By 12 weeks, dense and well-myelinated nerve tissue filled the stimulated conduits. Schwann cell density and myelin coverage exceeded those of the control and hydrogel-only groups. Electron microscopy revealed thicker myelin sheaths and larger axon diameters, hallmarks of more mature regenerated fibers. The gastrocnemius muscle on the injured side retained more mass, indicating reduced atrophy from faster nerve reinnervation.
Functional measures matched the structural improvements. Nerve conduction velocity in the stimulated group reached 52.8 m/s, representing a 79.6 percent recovery rate compared with 46.4 percent in the untreated group. The sciatic functional index, a measure of walking ability, approached autograft-level performance.

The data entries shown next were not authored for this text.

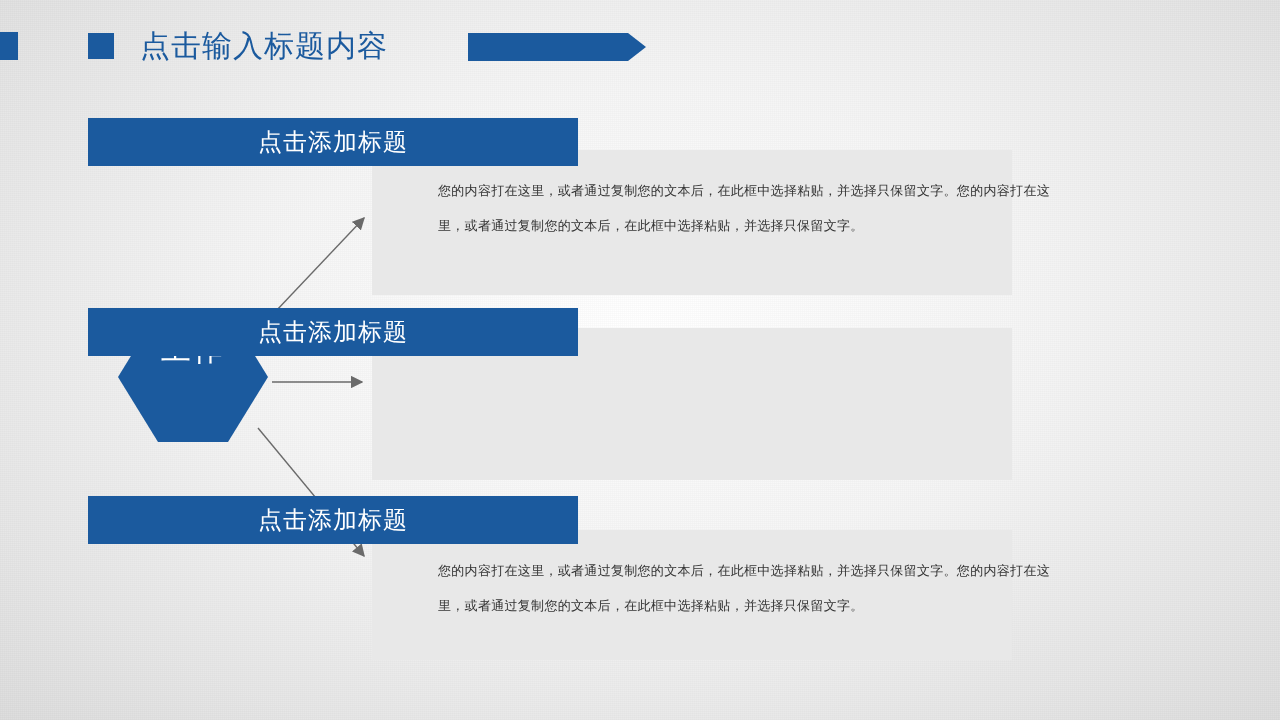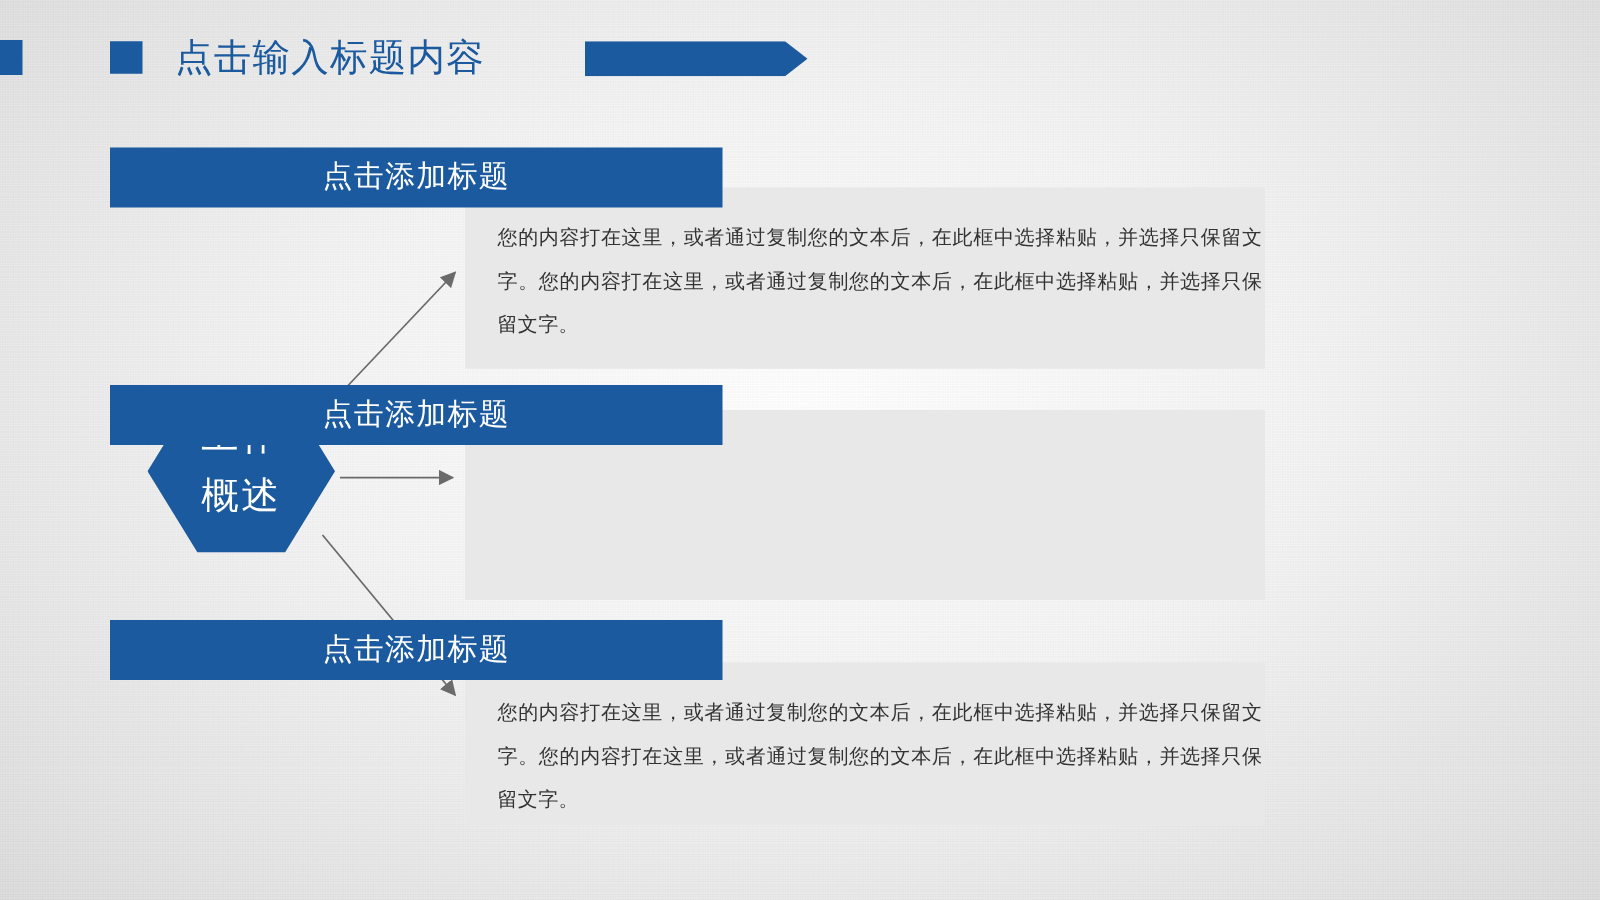--- a/index.html
+++ b/index.html
@@ -135,10 +135,11 @@
     position: absolute;
     width: 612px;
     color: #333333;
-    font-size: 16px;
+    font-size: 13px;
     line-height: 35px;
     text-align: justify;
     letter-spacing: 0.3px;
+    margin-left: 40px;
   }
   .body-1 { left: 398px; top: 173px; }
   .body-3 { left: 398px; top: 553px; }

The biological mechanisms behind these gains came into focus through transcriptomic analysis of nerve tissue at one week. Electrical stimulation upregulated genes linked to M2 macrophage polarization, a phenotype associated with tissue repair rather than inflammation. At the same time, the treatment suppressed inflammatory and fibrotic pathways, including TNF, NF-κB, and IL-17 signaling.

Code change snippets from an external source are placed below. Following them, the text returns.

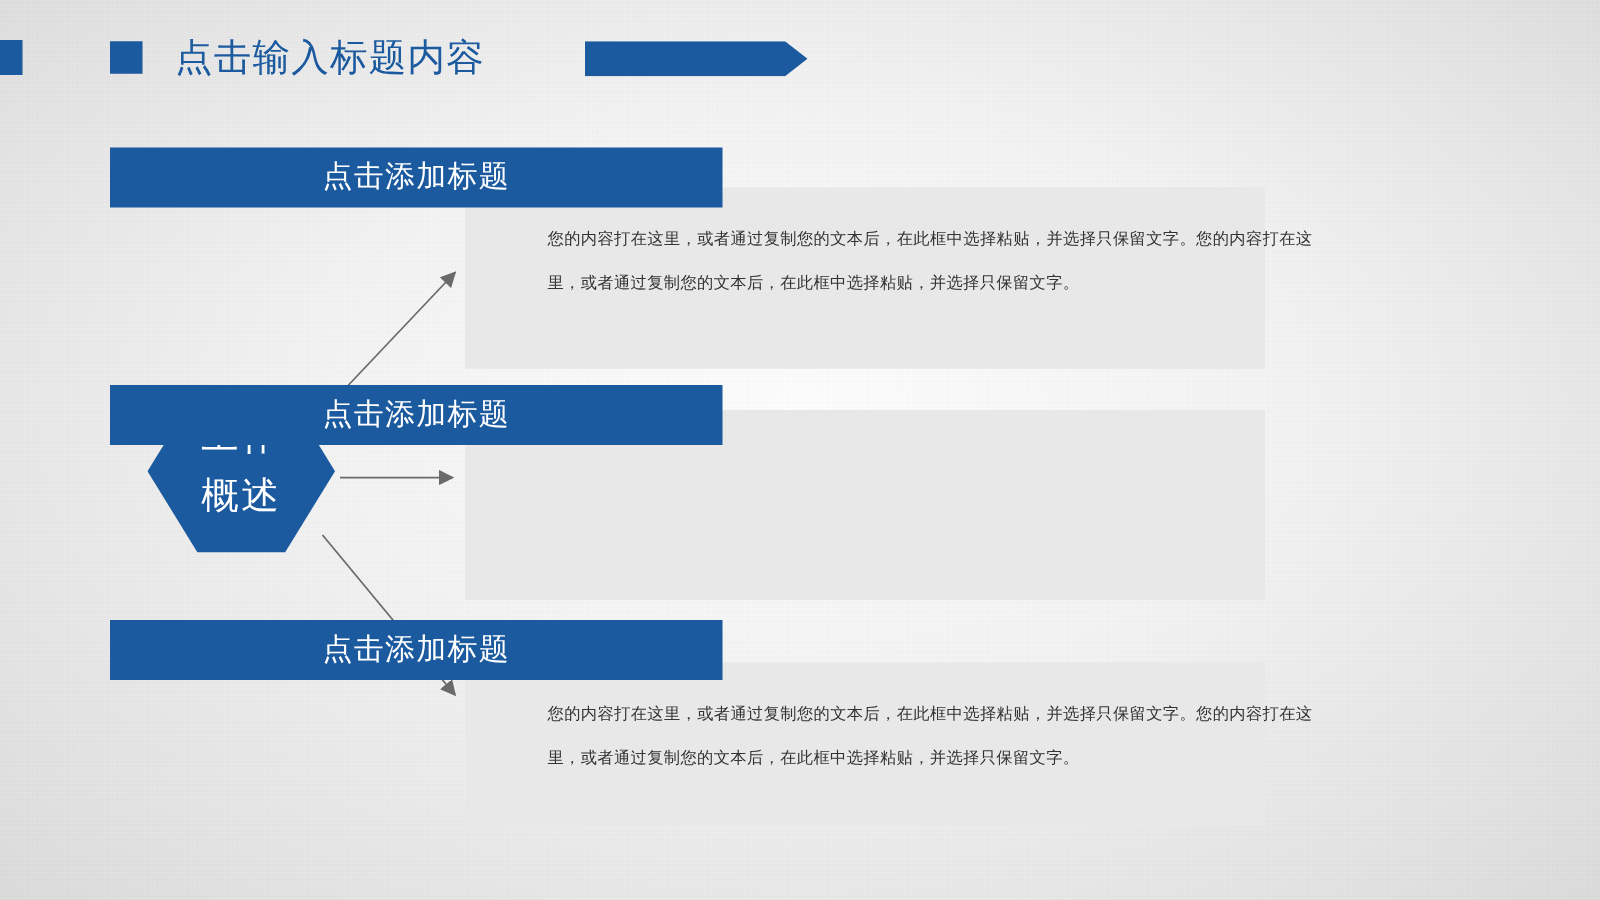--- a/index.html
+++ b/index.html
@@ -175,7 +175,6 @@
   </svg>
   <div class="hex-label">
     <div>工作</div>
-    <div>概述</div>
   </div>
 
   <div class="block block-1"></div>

The stimulated tissue also showed elevated VEGF and CD31 expression, confirming that the weak current promoted blood vessel formation. New vasculature supplies oxygen to regenerating axons and provides physical tracks for Schwann cell migration. These vascular and immunomodulatory effects distinguish this device from passive scaffold-based approaches to nerve repair, which lack an intrinsic mechanism for electrical stimulation.
Organ-level safety data at 12 weeks revealed no detectable damage to the heart, liver, spleen, lungs, or kidneys. Magnesium ion concentrations in tissues remained within normal physiological ranges, and chitosan degradation products appeared only at trace levels or not at all.
The authors acknowledge several limitations. Validation in large animal models, particularly primates, must precede clinical translation. Battery configuration will likely require customization for different injury types and gap lengths. The inherent voltage decay concentrates the strongest stimulation in the early repair phase, which may or may not suit all clinical scenarios. Developing external circuit control to fine-tune discharge parameters represents a logical next step. Even so, the combination of full biodegradability, self-powered electrical output, anti-inflammatory modulation, and pro-angiogenic activity in a single implantable conduit establishes a new design framework for peripheral nerve regeneration therapy.